I’ve been catching up with Becca Syme in an attempt to get motivated for book marketing. She’s been discussing how the self-publishing gold rush is over, which is actually good news for slower writers like me, because the market is so saturated that the fast-release business model isn’t working like it used to and readers are more willing to try authors who release only one or two books a year. Which takes the pressure off to write faster — pressure I knew I couldn’t live up to, anyway.

In her latest episode, she talks about how in this new market, authors would do better to build “vertical” platforms — more focused on a certain type of platform or content — as opposed to horizontal — spreading out and trying everything to reach everyone.
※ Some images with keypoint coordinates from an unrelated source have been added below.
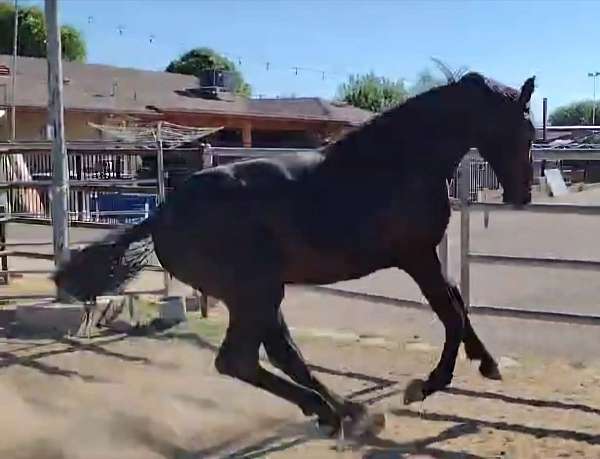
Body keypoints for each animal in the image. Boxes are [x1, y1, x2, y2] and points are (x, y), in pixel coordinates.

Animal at [55, 71, 536, 434]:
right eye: (525, 130)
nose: (523, 195)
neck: (397, 163)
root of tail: (160, 215)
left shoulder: (424, 257)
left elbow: (457, 304)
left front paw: (488, 364)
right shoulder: (415, 256)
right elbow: (450, 313)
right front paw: (426, 385)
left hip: (258, 296)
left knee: (278, 354)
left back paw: (344, 410)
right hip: (255, 293)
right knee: (240, 360)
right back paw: (337, 412)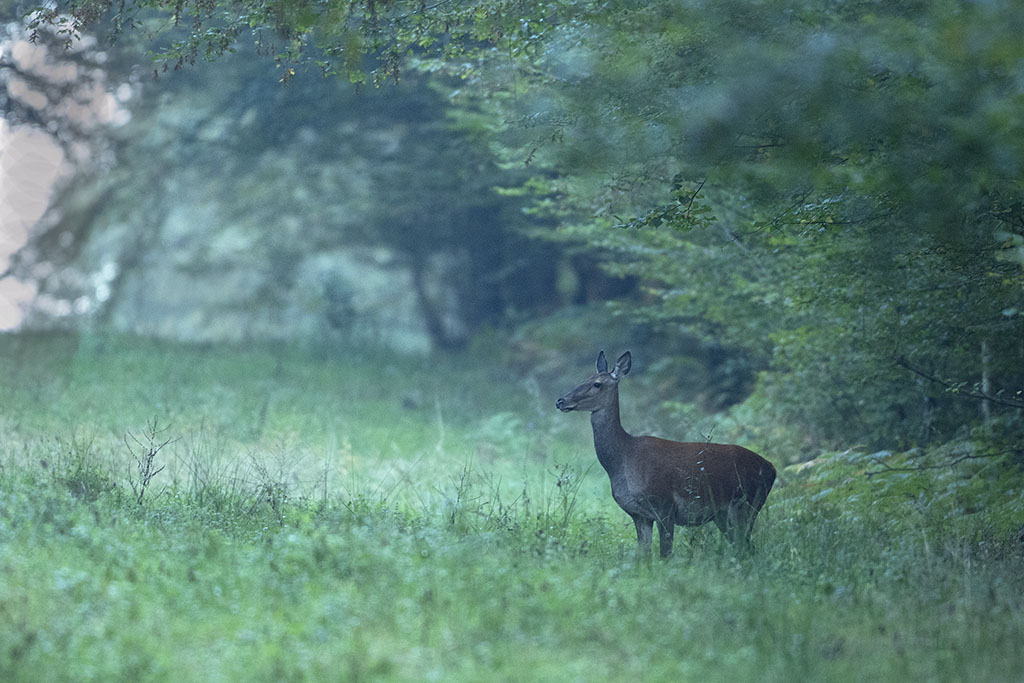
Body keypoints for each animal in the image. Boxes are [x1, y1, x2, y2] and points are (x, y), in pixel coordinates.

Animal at [561, 352, 774, 557]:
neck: (623, 460)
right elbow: (644, 555)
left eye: (597, 384)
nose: (561, 400)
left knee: (747, 547)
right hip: (724, 515)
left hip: (746, 505)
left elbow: (665, 554)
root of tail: (772, 469)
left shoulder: (665, 505)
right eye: (583, 379)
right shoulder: (640, 515)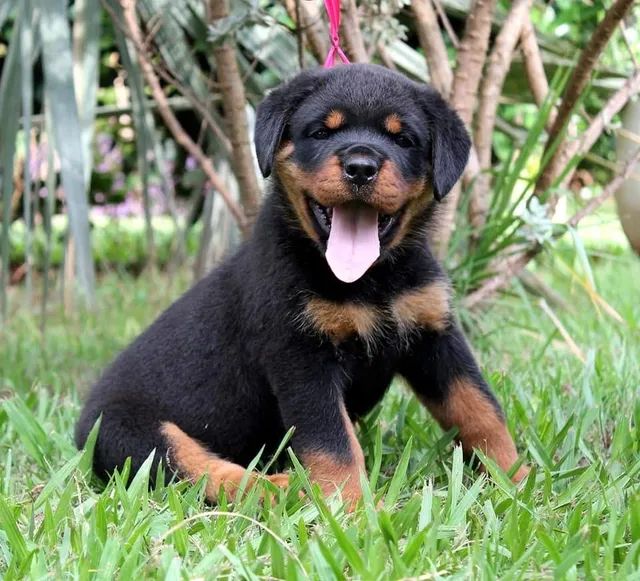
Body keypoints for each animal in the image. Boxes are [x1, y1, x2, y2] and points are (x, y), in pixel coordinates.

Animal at [76, 63, 524, 506]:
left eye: (403, 139)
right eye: (322, 132)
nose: (361, 167)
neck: (370, 279)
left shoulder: (434, 334)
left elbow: (480, 409)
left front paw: (518, 481)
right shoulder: (301, 357)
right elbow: (334, 443)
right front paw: (354, 508)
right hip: (128, 431)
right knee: (200, 470)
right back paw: (279, 488)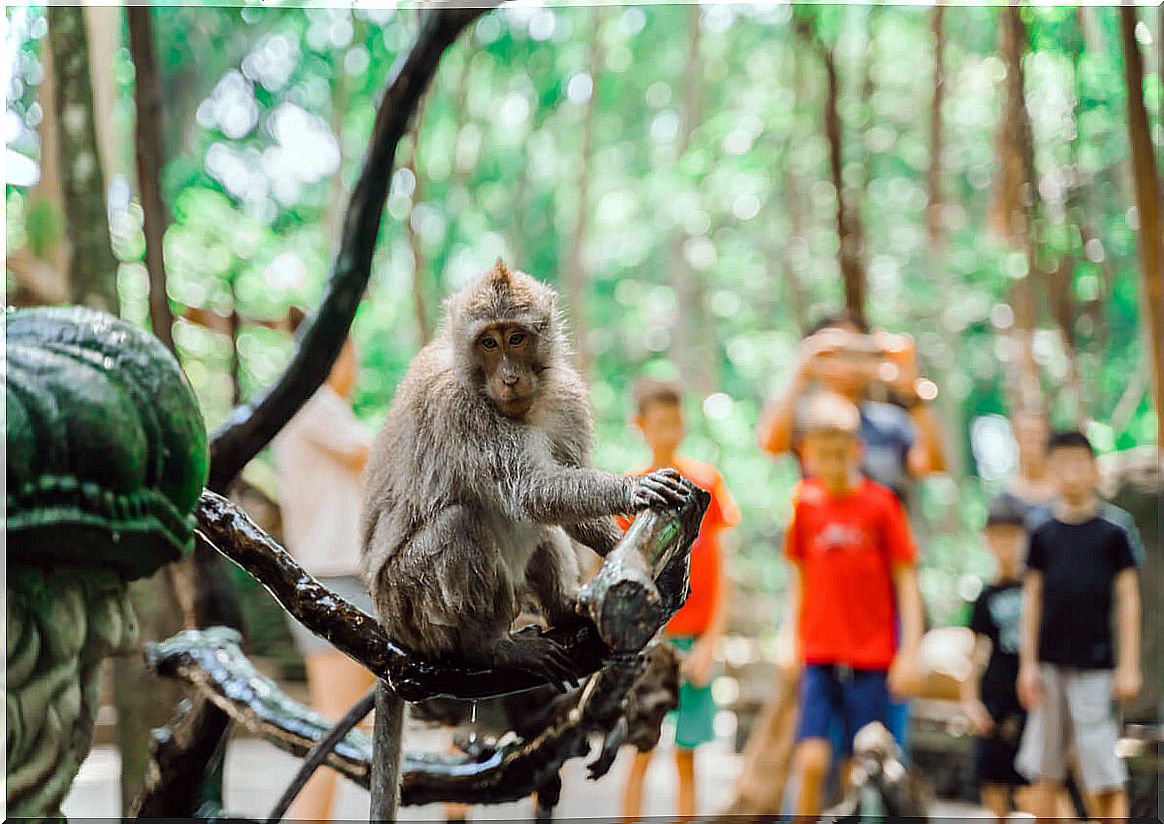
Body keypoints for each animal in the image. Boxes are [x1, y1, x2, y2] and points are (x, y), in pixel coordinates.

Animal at [360, 260, 689, 684]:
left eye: (516, 338)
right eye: (488, 343)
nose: (510, 378)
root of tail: (387, 626)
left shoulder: (568, 399)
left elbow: (566, 501)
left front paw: (622, 551)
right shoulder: (462, 409)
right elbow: (530, 490)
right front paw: (632, 488)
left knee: (542, 529)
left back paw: (564, 609)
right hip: (408, 609)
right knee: (460, 523)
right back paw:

One type of vertical she recommends is an author-focused platform, which is good for authors who don’t write a certain type of book that they could build their platform on, or write all their books in a fantasy world that they can capitalize on to attract fans.

I’ve been mulling this over, and realizing that this is instinctively what I did in the beginning — making my blog and my platform mainly about myself and my life. This came naturally to me, I had fun doing it, and, after all, all of my favorite authors did the same. As a reader, platforms focused on books or world-building actually bore me. I’m all about the human connection. I’ve even followed author blogs of people whose books I’ve never read because I just thought they were cool and I enjoyed reading about their lives — their struggles, their opinions, their triumphs, as well as their writing life.

But I stopped, because all the experts said the personal blog/Livejournal era was over and readers didn’t want to read that stuff and I should figure out who my ideal reader is and what they’re into and blog about that. Which led to many very frustrating years of trying to guess what would draw in said ideal reader, taking a stab at blogging about that regularly, getting frustrated when nobody showed up, getting bored with the subject and burned out, seeing blogging as a massive chore and avoiding it for weeks or months on end, all while seething with guilt about not blogging, only to start the whole cycle over again.

And do you know what I realized even as I wrote that last paragraph? Every single reader who has stuck with this blog all these years and put up with my changes in content focus and my long unannounced hiatuses and what-all are here because they care about me. And I care about you guys. YOU are my people. And that’s my ideal reader.

So going forward, I’m tossing out the rule book and I’m going to go back to blogging like it’s 2003. I’m going to stop treating these personal posts as an aberration whilst promising to write more “focused” or “interesting” content at some point, and I’m going to go back to making them the point.

I probably won’t show up here consistently until after this home search and eventual (please, God) move is behind us, but I feel such a huge weight lifted off knowing I can just show up here and be myself and not have to worry about finding the right topic and SEO keywords to hook my ideal reader, it’s already making me excited to start blogging here regularly again.

And I’ve learned another Very Valuable Lesson about listening to my instincts instead of “experts.” The latter has steered me wrong WAY more often than the former.

Oh, that’s a good question for the comments: what’s the worst expert advice you’ve ever gotten?

If you’re reading this, thank you for being here, and thank you for sticking around through all my foibles. Truly, I love y’all.